### RECORDS
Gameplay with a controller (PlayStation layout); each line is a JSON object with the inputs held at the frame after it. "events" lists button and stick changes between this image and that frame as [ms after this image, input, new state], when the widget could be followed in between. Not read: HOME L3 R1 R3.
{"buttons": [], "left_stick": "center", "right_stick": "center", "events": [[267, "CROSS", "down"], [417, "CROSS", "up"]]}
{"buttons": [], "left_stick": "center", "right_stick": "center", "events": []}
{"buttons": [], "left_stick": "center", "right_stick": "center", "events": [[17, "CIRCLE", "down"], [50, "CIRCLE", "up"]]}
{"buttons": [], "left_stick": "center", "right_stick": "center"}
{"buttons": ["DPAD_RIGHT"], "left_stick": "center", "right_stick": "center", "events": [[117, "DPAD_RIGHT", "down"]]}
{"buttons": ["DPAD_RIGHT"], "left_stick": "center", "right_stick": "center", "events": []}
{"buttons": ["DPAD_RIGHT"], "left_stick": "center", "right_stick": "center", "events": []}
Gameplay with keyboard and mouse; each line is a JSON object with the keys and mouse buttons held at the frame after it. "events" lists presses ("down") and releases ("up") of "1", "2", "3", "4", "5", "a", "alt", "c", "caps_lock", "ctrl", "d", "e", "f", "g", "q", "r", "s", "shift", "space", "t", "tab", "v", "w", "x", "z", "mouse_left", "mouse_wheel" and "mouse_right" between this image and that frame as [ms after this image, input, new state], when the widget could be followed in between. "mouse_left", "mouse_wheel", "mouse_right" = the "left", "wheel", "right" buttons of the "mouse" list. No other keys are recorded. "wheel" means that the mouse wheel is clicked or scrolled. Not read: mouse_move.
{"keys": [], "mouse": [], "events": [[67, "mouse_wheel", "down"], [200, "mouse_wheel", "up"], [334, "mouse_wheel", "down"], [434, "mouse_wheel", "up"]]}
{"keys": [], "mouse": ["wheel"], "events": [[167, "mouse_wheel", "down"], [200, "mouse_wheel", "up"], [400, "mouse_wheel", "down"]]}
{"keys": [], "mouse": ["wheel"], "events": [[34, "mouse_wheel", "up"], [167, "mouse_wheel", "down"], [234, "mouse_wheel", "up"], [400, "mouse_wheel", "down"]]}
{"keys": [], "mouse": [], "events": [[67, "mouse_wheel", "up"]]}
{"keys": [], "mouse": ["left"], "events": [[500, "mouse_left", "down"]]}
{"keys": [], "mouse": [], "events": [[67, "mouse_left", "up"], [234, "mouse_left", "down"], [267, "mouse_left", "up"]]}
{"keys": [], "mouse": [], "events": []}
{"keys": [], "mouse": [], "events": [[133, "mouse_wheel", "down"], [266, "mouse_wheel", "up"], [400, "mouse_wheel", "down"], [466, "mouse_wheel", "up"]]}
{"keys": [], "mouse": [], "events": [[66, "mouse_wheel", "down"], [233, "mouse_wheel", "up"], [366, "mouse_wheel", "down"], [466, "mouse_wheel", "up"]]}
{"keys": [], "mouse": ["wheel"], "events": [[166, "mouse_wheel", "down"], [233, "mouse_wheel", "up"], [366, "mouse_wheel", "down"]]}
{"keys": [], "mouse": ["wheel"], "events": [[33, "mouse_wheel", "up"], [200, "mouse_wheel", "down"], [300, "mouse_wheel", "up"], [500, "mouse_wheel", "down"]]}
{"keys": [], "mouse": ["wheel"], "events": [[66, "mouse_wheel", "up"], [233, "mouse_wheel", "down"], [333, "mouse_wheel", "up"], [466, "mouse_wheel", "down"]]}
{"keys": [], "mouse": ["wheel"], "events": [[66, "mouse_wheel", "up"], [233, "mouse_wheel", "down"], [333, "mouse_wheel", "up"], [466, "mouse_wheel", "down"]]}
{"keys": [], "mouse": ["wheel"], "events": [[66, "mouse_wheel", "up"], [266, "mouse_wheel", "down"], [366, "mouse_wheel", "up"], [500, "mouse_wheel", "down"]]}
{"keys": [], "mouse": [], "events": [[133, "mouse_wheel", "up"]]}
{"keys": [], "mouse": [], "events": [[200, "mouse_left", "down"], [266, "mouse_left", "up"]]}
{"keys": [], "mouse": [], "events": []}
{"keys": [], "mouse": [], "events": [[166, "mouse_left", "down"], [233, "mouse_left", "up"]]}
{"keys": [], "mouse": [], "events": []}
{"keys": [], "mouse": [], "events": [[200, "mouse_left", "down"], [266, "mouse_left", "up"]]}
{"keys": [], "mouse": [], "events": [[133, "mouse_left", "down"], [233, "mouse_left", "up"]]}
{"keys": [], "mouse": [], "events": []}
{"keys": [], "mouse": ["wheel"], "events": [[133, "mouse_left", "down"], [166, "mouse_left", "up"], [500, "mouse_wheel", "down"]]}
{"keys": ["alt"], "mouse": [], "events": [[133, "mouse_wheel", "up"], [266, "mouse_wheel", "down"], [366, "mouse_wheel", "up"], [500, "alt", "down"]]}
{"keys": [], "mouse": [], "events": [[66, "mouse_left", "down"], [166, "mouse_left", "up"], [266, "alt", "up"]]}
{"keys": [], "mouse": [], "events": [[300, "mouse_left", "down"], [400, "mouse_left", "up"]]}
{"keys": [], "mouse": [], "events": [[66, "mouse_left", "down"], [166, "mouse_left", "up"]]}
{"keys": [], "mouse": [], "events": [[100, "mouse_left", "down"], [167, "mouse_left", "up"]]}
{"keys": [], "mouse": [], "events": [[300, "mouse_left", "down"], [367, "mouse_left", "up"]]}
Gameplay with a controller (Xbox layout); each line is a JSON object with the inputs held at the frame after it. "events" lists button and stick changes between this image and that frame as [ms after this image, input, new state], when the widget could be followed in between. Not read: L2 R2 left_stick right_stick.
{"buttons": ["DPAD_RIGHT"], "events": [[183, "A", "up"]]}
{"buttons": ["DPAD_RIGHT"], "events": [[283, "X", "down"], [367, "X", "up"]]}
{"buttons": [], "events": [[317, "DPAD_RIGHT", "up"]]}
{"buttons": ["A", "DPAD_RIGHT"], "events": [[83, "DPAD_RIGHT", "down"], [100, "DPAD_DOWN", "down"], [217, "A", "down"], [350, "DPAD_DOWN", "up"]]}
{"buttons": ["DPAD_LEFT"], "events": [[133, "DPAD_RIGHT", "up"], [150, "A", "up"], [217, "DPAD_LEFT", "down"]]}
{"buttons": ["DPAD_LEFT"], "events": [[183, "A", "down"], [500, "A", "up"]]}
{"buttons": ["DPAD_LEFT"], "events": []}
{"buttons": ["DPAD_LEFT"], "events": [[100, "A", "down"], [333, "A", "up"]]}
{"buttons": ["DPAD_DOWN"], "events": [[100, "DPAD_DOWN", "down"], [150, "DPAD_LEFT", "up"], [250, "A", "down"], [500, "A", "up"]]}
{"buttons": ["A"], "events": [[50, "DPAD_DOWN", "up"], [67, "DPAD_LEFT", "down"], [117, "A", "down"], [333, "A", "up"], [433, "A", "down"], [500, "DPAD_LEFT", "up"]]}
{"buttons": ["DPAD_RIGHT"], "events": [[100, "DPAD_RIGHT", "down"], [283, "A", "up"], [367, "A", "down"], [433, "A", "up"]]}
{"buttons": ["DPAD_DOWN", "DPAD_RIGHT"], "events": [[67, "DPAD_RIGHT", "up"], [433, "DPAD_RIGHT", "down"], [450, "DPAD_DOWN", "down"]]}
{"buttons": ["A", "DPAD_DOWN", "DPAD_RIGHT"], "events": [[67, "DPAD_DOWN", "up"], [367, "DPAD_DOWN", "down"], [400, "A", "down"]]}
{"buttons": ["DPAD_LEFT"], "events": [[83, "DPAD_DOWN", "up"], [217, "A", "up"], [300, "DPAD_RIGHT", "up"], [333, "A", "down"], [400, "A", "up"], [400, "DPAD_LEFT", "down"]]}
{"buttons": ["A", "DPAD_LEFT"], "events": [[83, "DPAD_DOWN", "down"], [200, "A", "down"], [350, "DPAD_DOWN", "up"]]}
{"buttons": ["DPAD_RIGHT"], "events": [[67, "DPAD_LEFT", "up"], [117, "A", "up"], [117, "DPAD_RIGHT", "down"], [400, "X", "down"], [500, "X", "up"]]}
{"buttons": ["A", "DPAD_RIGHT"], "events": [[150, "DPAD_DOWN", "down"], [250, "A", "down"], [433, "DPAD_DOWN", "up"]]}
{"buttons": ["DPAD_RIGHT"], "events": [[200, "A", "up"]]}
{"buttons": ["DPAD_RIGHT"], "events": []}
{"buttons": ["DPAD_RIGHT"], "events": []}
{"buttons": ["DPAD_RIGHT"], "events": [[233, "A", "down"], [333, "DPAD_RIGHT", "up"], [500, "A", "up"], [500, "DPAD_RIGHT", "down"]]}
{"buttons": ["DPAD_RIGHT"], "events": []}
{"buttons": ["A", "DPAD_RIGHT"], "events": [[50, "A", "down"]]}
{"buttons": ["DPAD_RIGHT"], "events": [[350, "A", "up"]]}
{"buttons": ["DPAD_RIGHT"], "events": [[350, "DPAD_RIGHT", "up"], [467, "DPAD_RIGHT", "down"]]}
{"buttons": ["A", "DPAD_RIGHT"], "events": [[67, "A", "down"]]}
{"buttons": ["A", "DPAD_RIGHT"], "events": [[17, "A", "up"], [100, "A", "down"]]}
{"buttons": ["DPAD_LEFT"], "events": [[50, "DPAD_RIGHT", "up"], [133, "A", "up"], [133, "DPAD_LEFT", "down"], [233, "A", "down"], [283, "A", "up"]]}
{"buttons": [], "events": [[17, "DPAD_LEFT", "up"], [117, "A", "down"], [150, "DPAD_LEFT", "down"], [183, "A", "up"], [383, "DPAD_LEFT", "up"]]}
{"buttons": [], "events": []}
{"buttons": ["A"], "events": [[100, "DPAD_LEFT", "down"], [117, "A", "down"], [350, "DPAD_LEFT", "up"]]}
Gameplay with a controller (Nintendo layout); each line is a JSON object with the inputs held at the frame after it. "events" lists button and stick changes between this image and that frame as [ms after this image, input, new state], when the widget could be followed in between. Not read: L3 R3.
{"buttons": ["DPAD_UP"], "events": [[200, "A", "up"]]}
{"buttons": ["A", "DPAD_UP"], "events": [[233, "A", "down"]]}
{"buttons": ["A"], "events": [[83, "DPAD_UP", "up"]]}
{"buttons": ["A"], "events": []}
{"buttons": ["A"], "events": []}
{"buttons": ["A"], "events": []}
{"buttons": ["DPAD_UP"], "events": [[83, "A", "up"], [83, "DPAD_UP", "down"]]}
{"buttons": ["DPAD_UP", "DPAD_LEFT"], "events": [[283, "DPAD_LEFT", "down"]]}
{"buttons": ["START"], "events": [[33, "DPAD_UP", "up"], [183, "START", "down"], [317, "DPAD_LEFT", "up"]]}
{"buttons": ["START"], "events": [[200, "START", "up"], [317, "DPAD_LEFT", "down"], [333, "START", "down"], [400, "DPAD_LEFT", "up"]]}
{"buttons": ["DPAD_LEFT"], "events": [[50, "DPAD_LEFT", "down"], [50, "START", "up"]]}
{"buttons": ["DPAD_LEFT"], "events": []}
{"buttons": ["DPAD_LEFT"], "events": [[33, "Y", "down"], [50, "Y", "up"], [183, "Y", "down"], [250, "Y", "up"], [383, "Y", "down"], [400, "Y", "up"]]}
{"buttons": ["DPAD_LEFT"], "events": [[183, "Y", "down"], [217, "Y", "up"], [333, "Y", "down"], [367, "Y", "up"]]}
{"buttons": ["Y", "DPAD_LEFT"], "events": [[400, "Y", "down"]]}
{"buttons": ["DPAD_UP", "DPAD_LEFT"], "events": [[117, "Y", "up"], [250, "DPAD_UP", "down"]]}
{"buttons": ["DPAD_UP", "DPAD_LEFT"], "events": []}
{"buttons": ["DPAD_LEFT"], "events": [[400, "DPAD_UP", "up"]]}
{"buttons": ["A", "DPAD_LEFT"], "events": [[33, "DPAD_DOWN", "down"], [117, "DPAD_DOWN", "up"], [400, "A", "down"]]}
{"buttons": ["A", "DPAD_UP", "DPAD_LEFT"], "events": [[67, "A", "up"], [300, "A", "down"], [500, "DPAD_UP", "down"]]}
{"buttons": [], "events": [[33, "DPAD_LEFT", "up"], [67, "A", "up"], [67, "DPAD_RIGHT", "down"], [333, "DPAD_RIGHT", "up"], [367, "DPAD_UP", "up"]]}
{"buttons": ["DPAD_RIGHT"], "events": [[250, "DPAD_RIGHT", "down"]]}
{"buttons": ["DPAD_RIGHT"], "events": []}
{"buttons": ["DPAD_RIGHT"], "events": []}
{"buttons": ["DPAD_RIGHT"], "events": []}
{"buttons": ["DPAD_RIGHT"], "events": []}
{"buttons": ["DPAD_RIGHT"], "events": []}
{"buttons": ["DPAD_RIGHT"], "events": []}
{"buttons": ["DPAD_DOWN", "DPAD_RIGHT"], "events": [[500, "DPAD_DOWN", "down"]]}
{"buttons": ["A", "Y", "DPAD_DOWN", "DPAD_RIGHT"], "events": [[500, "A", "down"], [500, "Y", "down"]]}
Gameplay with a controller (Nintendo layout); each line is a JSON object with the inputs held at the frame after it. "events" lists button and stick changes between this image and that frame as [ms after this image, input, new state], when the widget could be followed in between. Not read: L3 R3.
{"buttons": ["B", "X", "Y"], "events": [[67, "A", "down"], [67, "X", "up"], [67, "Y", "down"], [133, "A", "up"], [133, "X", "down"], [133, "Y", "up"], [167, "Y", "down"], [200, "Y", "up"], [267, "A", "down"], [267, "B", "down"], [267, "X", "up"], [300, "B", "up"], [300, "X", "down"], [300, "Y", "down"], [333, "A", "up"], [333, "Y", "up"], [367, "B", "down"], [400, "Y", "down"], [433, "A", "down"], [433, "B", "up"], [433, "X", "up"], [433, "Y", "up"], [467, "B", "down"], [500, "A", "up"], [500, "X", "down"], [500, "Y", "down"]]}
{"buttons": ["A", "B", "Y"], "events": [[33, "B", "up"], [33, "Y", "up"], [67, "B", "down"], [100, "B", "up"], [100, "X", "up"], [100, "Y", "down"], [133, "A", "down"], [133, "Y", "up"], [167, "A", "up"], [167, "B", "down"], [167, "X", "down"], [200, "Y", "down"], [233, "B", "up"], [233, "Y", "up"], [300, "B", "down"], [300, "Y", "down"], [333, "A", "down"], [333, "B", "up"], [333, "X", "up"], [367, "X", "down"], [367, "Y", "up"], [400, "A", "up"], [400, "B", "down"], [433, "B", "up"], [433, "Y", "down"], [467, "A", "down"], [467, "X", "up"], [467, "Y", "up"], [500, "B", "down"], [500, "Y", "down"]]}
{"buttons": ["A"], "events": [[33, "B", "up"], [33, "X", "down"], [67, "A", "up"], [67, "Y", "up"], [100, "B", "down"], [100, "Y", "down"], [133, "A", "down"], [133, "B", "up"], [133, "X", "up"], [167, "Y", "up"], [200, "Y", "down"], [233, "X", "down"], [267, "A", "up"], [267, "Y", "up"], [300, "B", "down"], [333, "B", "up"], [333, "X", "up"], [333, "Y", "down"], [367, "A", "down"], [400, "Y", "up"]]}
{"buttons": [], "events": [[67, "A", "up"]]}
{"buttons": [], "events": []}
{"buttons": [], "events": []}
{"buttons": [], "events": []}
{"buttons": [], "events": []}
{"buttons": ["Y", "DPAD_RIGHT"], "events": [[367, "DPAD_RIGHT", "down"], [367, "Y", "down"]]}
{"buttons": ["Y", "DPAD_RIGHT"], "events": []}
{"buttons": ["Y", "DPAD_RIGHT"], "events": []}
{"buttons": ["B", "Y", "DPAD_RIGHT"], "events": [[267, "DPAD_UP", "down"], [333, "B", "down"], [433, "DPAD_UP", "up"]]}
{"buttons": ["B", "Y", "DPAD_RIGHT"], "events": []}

### INSTRUCTIONS FOR THE TASK
Filter the records, keeping only lines that contain "START", and show those lines.

### WRITTEN SOLUTION
{"buttons": ["START"], "events": [[33, "DPAD_UP", "up"], [183, "START", "down"], [317, "DPAD_LEFT", "up"]]}
{"buttons": ["START"], "events": [[200, "START", "up"], [317, "DPAD_LEFT", "down"], [333, "START", "down"], [400, "DPAD_LEFT", "up"]]}
{"buttons": ["DPAD_LEFT"], "events": [[50, "DPAD_LEFT", "down"], [50, "START", "up"]]}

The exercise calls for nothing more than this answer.